January 23, 1998 02:41 PM | | Bookmark and Share

By Robert S. McIntyre


Washington

Suppose a bunch of rich people want to promote a national sales tax to replace the Federal income tax. How do they try to persuade the public to support such a plan? Simple: play with the arithmetic.

Earlier this month, the well-financed group Americans for Fair Taxation, based in Texas, kicked off a sales-tax campaign with a full-page advertisement in several large newspapers. It called for replacing all the main Federal taxes–personal and corporate income taxes, payroll taxes and the estate tax–with a 23 percent national retail sales tax.

According to the group, such a plan would raise exactly as much money as current laws do, while cutting taxes for just about everyone. The group’s plan has been implicitly endorsed by Representative Bill Archer, a Republican from Texas, the chairman of the tax-writing House Ways and Means Committee and a longtime sales-tax fan and income-tax hater.

I was curious about how the group did its arithmetic, so I checked out its Web site–www.fairtax.org–and sent a note to the E-mail address to get further information about the group’s calculations.
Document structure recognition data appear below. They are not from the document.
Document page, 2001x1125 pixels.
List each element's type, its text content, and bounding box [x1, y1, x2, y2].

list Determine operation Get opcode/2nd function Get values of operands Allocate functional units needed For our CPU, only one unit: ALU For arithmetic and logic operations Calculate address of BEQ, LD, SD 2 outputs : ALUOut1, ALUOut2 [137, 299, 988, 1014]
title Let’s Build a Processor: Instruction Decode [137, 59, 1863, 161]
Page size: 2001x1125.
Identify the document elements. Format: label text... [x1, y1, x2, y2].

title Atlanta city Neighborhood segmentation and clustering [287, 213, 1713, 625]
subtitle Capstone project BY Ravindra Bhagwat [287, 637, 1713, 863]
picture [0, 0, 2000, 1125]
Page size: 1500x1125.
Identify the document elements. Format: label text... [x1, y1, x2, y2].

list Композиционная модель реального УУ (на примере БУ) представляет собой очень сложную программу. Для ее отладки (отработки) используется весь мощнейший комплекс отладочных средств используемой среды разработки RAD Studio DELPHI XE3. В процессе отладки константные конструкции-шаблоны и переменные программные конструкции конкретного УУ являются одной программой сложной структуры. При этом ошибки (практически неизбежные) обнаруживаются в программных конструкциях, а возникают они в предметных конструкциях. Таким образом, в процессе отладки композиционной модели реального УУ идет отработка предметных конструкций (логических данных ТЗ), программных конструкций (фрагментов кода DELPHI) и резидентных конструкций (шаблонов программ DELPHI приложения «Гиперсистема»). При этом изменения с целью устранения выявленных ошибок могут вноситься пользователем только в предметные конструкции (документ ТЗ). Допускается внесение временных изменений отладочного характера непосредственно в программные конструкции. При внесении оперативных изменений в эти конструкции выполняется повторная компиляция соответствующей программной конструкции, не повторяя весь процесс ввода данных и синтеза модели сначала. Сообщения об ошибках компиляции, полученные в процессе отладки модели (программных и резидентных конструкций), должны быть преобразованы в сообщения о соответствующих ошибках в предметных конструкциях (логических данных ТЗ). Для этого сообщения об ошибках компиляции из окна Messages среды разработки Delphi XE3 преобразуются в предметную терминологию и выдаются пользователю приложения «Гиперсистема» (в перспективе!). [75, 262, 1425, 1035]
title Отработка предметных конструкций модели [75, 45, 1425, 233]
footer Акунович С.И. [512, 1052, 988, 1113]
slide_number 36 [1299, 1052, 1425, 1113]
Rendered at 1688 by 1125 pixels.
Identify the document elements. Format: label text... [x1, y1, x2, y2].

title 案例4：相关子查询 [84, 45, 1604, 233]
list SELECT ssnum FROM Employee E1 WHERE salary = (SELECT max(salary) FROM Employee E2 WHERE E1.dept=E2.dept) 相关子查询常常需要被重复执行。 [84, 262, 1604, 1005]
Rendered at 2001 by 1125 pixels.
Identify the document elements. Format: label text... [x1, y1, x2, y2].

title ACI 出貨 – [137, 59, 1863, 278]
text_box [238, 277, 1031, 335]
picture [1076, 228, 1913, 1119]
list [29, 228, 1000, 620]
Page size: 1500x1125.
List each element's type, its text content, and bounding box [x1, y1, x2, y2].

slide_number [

According to the group’s figures, at 1995 levels a new sales tax would have to raise $1.36 trillion to replace all Federal income taxes, payroll taxes and estate and gift taxes. Under its plan, the group says, taxable spending would be $4.6 trillion (after accounting for rebates to partly protect lower-income families).So, $1.36 trillion divided by $4.6 trillion would be the required sales tax rate. Fine, except that $1.36 trillion divided by $4.6 trillion is not 23 percent. It’s about 30 percent.

It turns out that the group’s purported 23 percent tax rate is misleading and hypothetical. It came up with that number by dividing the sales tax by the cost of a purchase plus the tax. So if the tax on a $100 purchase is $30, the group prefers to call it a 23 percent “tax inclusive rate” ($30 divided by $130). Ever hear of computing a sales tax like that?

The fact that the group’s sales tax, even by its own figures, entails a 30 percent tax rate is only the beginning of the math problems. The group’s backup materials also assert that almost a third of its projected sales-tax revenue is supposed to come from taxes the Government will pay to itself. Build a road, pay yourself a tax. Buy some planes for the Air Force, pay yourself some more. And so on.

Unfortunately, that shell game won’t work. Without these phantom governmental tax payments, the sales tax rate would have to jump to 42 percent to break even.

A bit more digging reveals that a quarter of the remaining sales taxes are supposed to be paid on things like church services, free care at veterans hospitals and a variety of hard-to-tax financial services like free checking accounts. If we discount the taxes on these items, the sales tax rate would have to climb to an astronomical 56 percent to break even.

Apparently, the millions of dollars that Americans for Fair Taxation says it has spent on focus groups and polling have taught it an important lesson: giving people the real facts about a national sales tax is politically disastrous for its proponents. So the group is trying the only other available route: cooking the numbers.